Havanatour n’est pas parvenu à maintenir son contrat d’assurance pour 2025 avec Hiscox, et n’a pas trouvé de remplaçant. « S’ils avaient trouvé un nouvel assureur, ils auraient poursuivi l’activité », nous assure ce matin Emmanuel Toromanof, secrétaire général de l’APST. Le problème est-il lié à la destination ou à la structure capitalistique de l'entreprise ? Difficile de savoir d’où vient l’impasse assurantielle.

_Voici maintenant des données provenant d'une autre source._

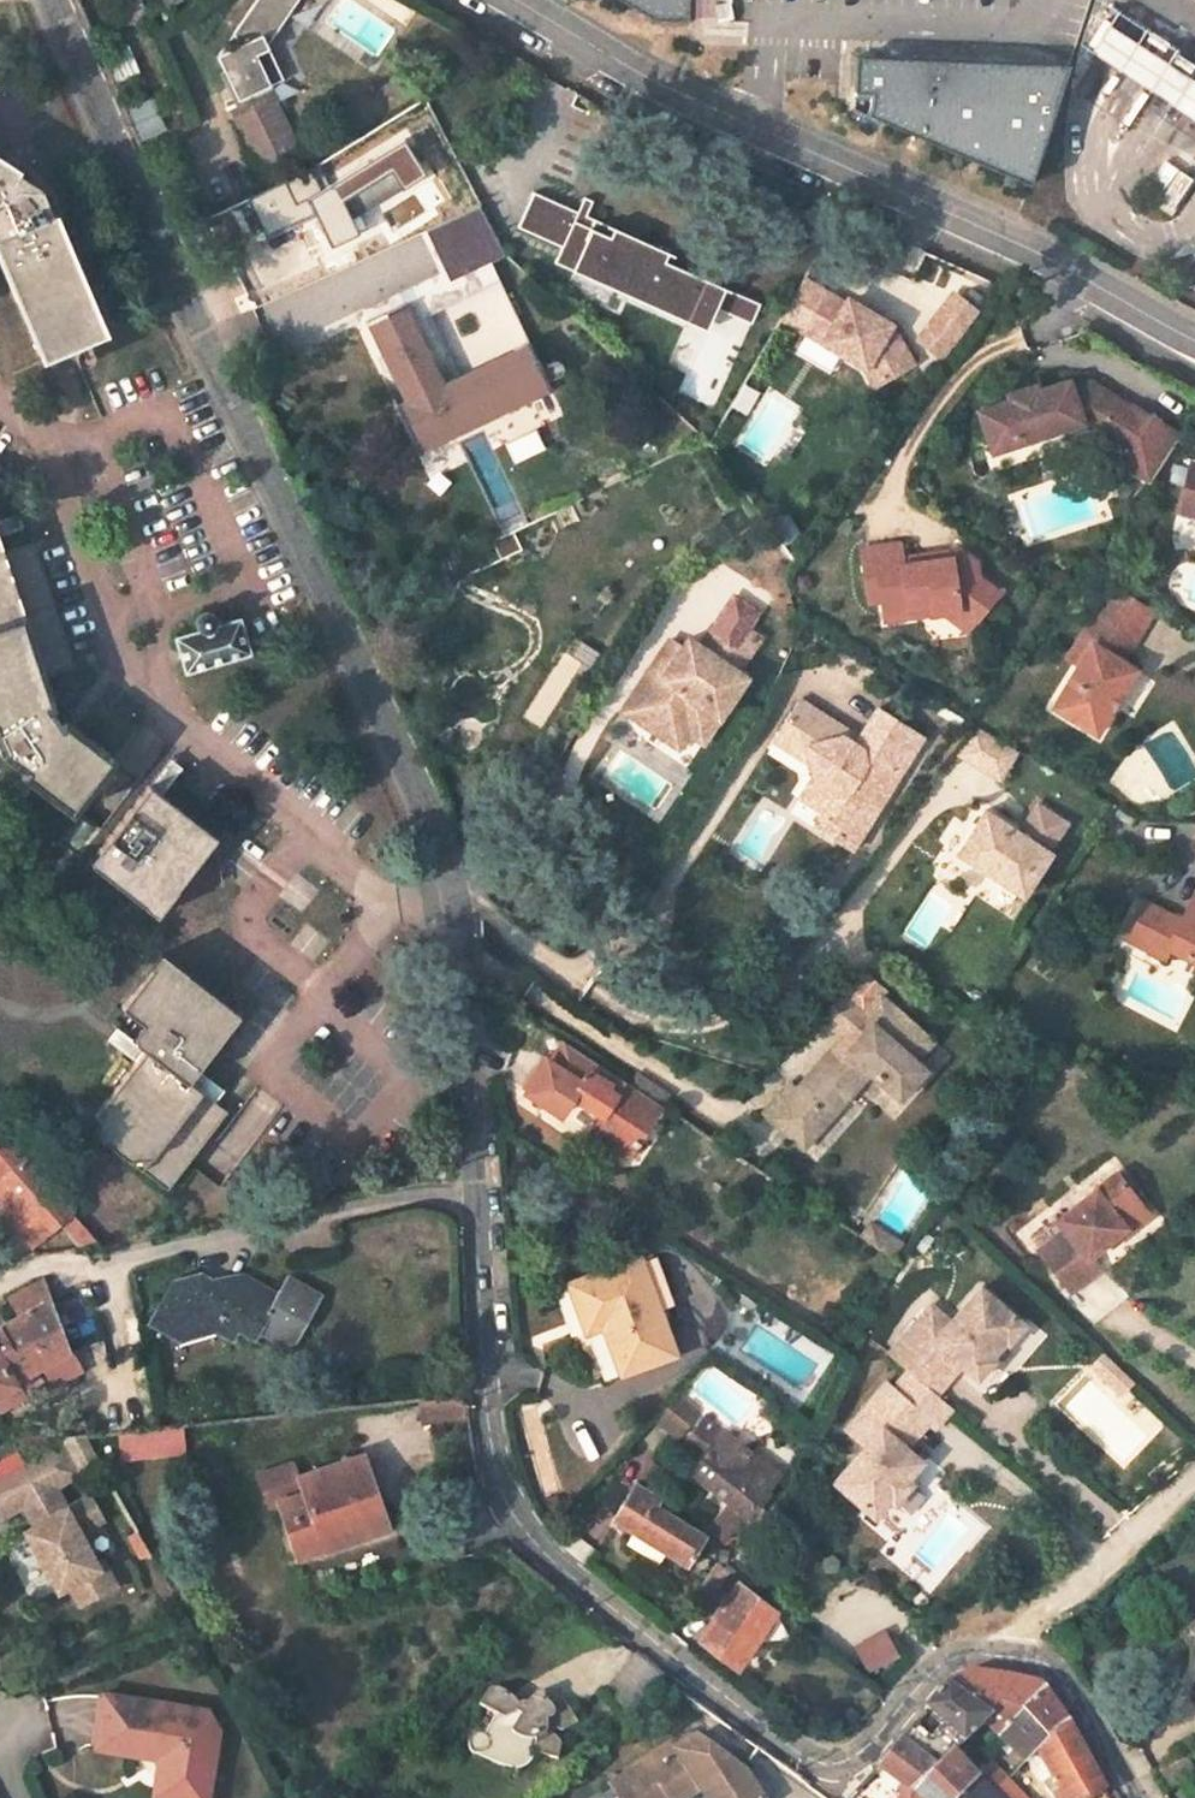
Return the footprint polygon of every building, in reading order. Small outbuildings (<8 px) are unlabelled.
[(228,106),(260,173),(301,152),(268,88),(283,80),(267,46),(298,0),(257,0),(232,35),(238,46),(218,57),(238,102),(228,106)] [(652,21),(687,22),(688,0),(616,0),(652,21)] [(1078,48),(1194,121),(1194,81),(1165,64),(1174,47),(1097,0),(1095,0),(1078,48)] [(1067,64),(854,57),(853,95),(867,95),(867,104),(863,114),(1027,184),(1067,64)] [(37,361),(104,334),(53,214),(48,216),(36,188),(17,177),(21,171),(0,158),(0,273),(37,361)] [(285,180),(222,210),(240,248),(303,217),(285,180)] [(717,309),(726,289),(666,263),(669,255),(614,231),(611,239),(576,223),(579,215),(534,195),(519,230),(563,249),(556,265),(574,273),(577,267),(691,317),(689,323),(707,331),(710,325),(717,309)] [(595,204),(586,200),(579,215),(576,223),(611,239),(614,231),(588,219),(595,204)] [(423,228),(444,277),(498,253),(476,204),(423,228)] [(500,279),(491,262),(459,278),(468,295),(500,279)] [(577,267),(574,273),(689,323),(691,317),(577,267)] [(468,295),(459,278),(407,303),(445,384),(461,376),(432,314),(468,295)] [(841,294),(828,286),(805,328),(818,336),(841,294)] [(726,289),(717,309),(753,324),(756,318),(743,312),(749,299),(726,289)] [(976,307),(957,293),(931,326),(950,341),(976,307)] [(883,317),(841,294),(818,336),(860,359),(864,378),(903,361),(883,317)] [(761,304),(749,299),(743,312),(756,318),(761,304)] [(407,303),(369,321),(407,402),(397,408),(415,449),(550,382),(530,343),(445,384),(407,303)] [(1148,481),(1176,437),(1131,408),(1129,410),(1087,384),(1069,390),(1066,380),(1035,390),(1033,384),(1002,394),(1004,400),(973,410),(988,453),(995,450),(1082,422),(1094,429),(1124,448),(1116,461),(1148,481)] [(1124,448),(1094,429),(1086,442),(1116,461),(1124,448)] [(1179,521),(1194,525),(1194,467),(1193,467),(1179,521)] [(18,514),(0,521),(0,537),(23,529),(20,521),(18,514)] [(1,760),(21,774),(19,776),(71,817),(113,760),(69,725),(62,720),(59,723),(50,712),(54,707),(44,677),(75,667),(32,542),(3,551),(0,544),(0,756),(1,760)] [(899,556),(897,543),(859,549),(868,602),(881,599),(883,611),(931,603),(932,612),(949,616),(956,608),(974,621),(998,588),(979,575),(976,559),(956,544),(947,556),(924,560),(923,552),(899,556)] [(1153,610),(1112,585),(1093,615),(1135,641),(1153,610)] [(720,610),(745,628),(756,612),(730,595),(720,610)] [(974,621),(956,608),(949,616),(968,630),(974,621)] [(629,693),(685,731),(702,706),(716,717),(744,675),(734,670),(757,636),(745,628),(720,610),(697,644),(691,654),(678,646),(666,638),(629,693)] [(197,631),(175,637),(186,672),(211,664),(251,652),(239,619),(215,626),(215,621),(213,617),(210,615),(206,613),(202,613),(198,615),(196,618),(194,622),(195,627),(197,631)] [(1135,641),(1093,615),(1067,658),(1078,665),(1091,642),(1122,661),(1135,641)] [(691,654),(697,644),(685,636),(678,646),(691,654)] [(1091,642),(1078,665),(1051,707),(1096,734),(1135,669),(1122,661),(1091,642)] [(619,708),(675,746),(685,731),(629,693),(619,708)] [(700,741),(716,717),(702,706),(685,731),(700,741)] [(849,853),(918,740),(874,711),(851,747),(839,740),(836,727),(811,712),(806,719),(788,709),(772,736),(802,754),(805,768),(807,779),(818,778),(824,800),(815,815),(813,818),(817,820),(825,824),(819,834),(849,853)] [(1011,752),(972,728),(949,757),(992,783),(1011,752)] [(766,744),(805,768),(802,754),(772,736),(766,744)] [(160,795),(183,767),(176,762),(171,758),(127,813),(138,822),(160,795)] [(807,779),(815,815),(824,800),(818,778),(807,779)] [(127,813),(88,862),(153,915),(214,838),(160,795),(138,822),(127,813)] [(951,858),(1019,898),(1045,856),(1042,854),(1061,825),(1030,806),(1012,834),(978,813),(951,858)] [(98,831),(79,817),(62,841),(80,855),(98,831)] [(817,820),(812,829),(819,834),(825,824),(817,820)] [(1189,901),(1180,920),(1141,902),(1124,939),(1166,958),(1170,948),(1194,960),(1194,904),(1189,901)] [(238,1013),(157,953),(117,1008),(141,1027),(134,1036),(134,1044),(141,1050),(131,1063),(82,1128),(167,1195),(226,1115),(213,1105),(187,1085),(198,1070),(238,1013)] [(841,1033),(825,1052),(829,1056),(806,1082),(801,1078),(788,1093),(780,1085),(756,1113),(784,1137),(817,1099),(831,1111),(864,1073),(893,1097),(918,1068),(909,1058),(924,1040),(851,978),(832,997),(855,1014),(862,1021),(848,1039),(841,1033)] [(817,1012),(841,1033),(848,1039),(862,1021),(855,1014),(832,997),(817,1012)] [(134,1044),(116,1029),(106,1042),(131,1063),(141,1050),(134,1044)] [(571,1101),(601,1120),(590,1136),(627,1160),(659,1110),(563,1047),(549,1066),(546,1065),(525,1096),(559,1119),(571,1101)] [(213,1105),(223,1091),(213,1083),(198,1070),(187,1085),(213,1105)] [(784,1137),(797,1149),(831,1111),(817,1099),(784,1137)] [(31,1246),(58,1224),(72,1240),(85,1229),(0,1129),(0,1210),(31,1246)] [(1035,1247),(1065,1287),(1093,1267),(1084,1253),(1140,1209),(1112,1172),(1054,1216),(1062,1227),(1035,1247)] [(85,1229),(72,1240),(77,1247),(97,1243),(85,1229)] [(650,1249),(637,1255),(661,1310),(674,1304),(650,1249)] [(577,1317),(597,1309),(604,1325),(625,1374),(679,1352),(661,1310),(637,1255),(564,1286),(577,1317)] [(213,1331),(229,1338),(233,1330),(253,1338),(258,1331),(281,1343),(295,1340),(319,1295),(285,1277),(276,1294),(240,1275),(231,1291),(200,1273),(172,1281),(158,1306),(169,1311),(158,1330),(177,1340),(183,1327),(211,1319),(213,1331)] [(71,1350),(43,1280),(9,1297),(19,1316),(0,1326),(0,1394),(19,1384),(16,1379),(71,1350)] [(908,1374),(924,1387),(952,1355),(961,1363),(976,1376),(992,1356),(988,1353),(1003,1334),(1008,1339),(1024,1320),(980,1282),(949,1319),(931,1303),(886,1355),(908,1374)] [(158,1306),(148,1324),(158,1330),(169,1311),(158,1306)] [(597,1309),(577,1317),(584,1334),(604,1325),(597,1309)] [(183,1327),(177,1340),(212,1330),(211,1319),(183,1327)] [(1131,1379),(1102,1353),(1093,1363),(1121,1390),(1131,1379)] [(952,1355),(924,1387),(933,1395),(961,1363),(952,1355)] [(924,1387),(908,1374),(894,1390),(919,1412),(928,1421),(937,1428),(951,1410),(933,1395),(924,1387)] [(867,1444),(834,1484),(871,1518),(888,1500),(894,1502),(910,1485),(905,1480),(919,1462),(905,1448),(897,1440),(919,1412),(894,1390),(886,1384),(847,1426),(867,1444)] [(679,1393),(654,1420),(675,1437),(679,1441),(687,1431),(703,1414),(679,1393)] [(905,1448),(928,1421),(919,1412),(897,1440),(905,1448)] [(687,1431),(705,1446),(720,1429),(703,1414),(687,1431)] [(178,1427),(118,1434),(120,1457),(180,1450),(178,1427)] [(705,1529),(721,1542),(775,1478),(720,1429),(705,1446),(686,1468),(724,1501),(705,1529)] [(83,1437),(63,1439),(82,1474),(98,1463),(83,1437)] [(62,1439),(18,1465),(27,1481),(71,1455),(62,1439)] [(298,1555),(324,1546),(325,1550),(389,1528),(383,1514),(365,1453),(301,1474),(306,1491),(284,1498),(298,1555)] [(18,1465),(0,1476),(0,1512),(3,1517),(24,1505),(28,1512),(41,1505),(35,1494),(51,1484),(55,1491),(82,1475),(71,1455),(27,1481),(18,1465)] [(36,1526),(26,1531),(59,1588),(70,1582),(80,1600),(114,1581),(103,1561),(97,1564),(78,1531),(100,1517),(87,1496),(65,1509),(55,1491),(51,1484),(35,1494),(41,1505),(28,1512),(36,1526)] [(664,1551),(683,1563),(700,1537),(652,1506),(655,1502),(633,1487),(612,1519),(631,1532),(635,1526),(667,1545),(664,1551)] [(699,1588),(712,1598),(730,1574),(716,1563),(699,1588)] [(700,1638),(736,1666),(776,1613),(740,1585),(700,1638)] [(861,1667),(894,1658),(887,1632),(853,1641),(861,1667)] [(951,1681),(989,1723),(1000,1734),(1045,1686),(971,1674),(951,1681)] [(496,1740),(524,1757),(528,1758),(533,1757),(542,1747),(563,1754),(569,1737),(569,1731),(566,1727),(568,1722),(574,1723),(579,1722),(584,1719),(586,1716),(579,1697),(578,1696),(572,1693),(570,1693),(564,1697),(562,1700),(559,1697),(553,1698),(551,1694),(549,1693),(550,1690),(549,1686),(545,1685),(541,1687),(541,1690),(535,1693),(534,1697),(523,1693),(518,1684),(512,1680),(509,1680),(499,1684),(491,1698),(504,1705),(496,1720),(492,1720),(488,1722),(488,1725),(488,1728),(490,1733),(496,1740)] [(948,1720),(968,1737),(989,1723),(951,1681),(931,1706),(948,1720)] [(1064,1797),(1090,1797),(1104,1789),(1078,1741),(1045,1686),(1000,1734),(1027,1762),(1039,1752),(1064,1797)] [(155,1760),(149,1797),(204,1797),(216,1724),(209,1713),(103,1697),(95,1751),(155,1760)] [(948,1720),(921,1747),(940,1763),(953,1750),(968,1737),(948,1720)] [(720,1757),(702,1742),(651,1774),(647,1769),(625,1782),(622,1780),(614,1784),(623,1797),(700,1797),(704,1796),(706,1797),(761,1797),(739,1766),(731,1771),(720,1757)] [(901,1743),(882,1767),(912,1790),(933,1770),(901,1743)] [(953,1750),(940,1763),(933,1770),(912,1790),(920,1797),(958,1797),(976,1780),(977,1778),(953,1750)] [(1164,1791),(1194,1774),(1194,1773),(1185,1756),(1155,1772),(1164,1791)] [(992,1763),(977,1778),(976,1780),(993,1797),(1023,1797),(992,1763)] [(976,1780),(958,1797),(993,1797),(976,1780)]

Quelles sont les conséquences pour les acteurs français du voyage ?
La mise à l’arrêt forcée d’Havanatour sera sans incidence sur son garant financier, l’APST, qui protège les clients directs. Et pour cause : le voyagiste commercialisait ses prestations uniquement via les agences de voyages, ajoute Emmanuel Toromanof. « C’est en revanche compliqué pour les agences de voyages », poursuit-il. Les voyages de 2026 commercialisés par le TO défaillant sont annulés. Les agences de voyages peuvent reprotéger les dossiers auprès d’autres partenaires tout en informant leurs clients. Charge à elles de trouver idéalement une alternative semblable, en prestations et en prix. Si le client accepte la nouvelle proposition, il doit payer l'éventuelle différence de prix. Dans le cas contraire, il doit confirmer son refus par écrit. Alors, le distributeur devra annuler le dossier et procéder au remboursement intégral.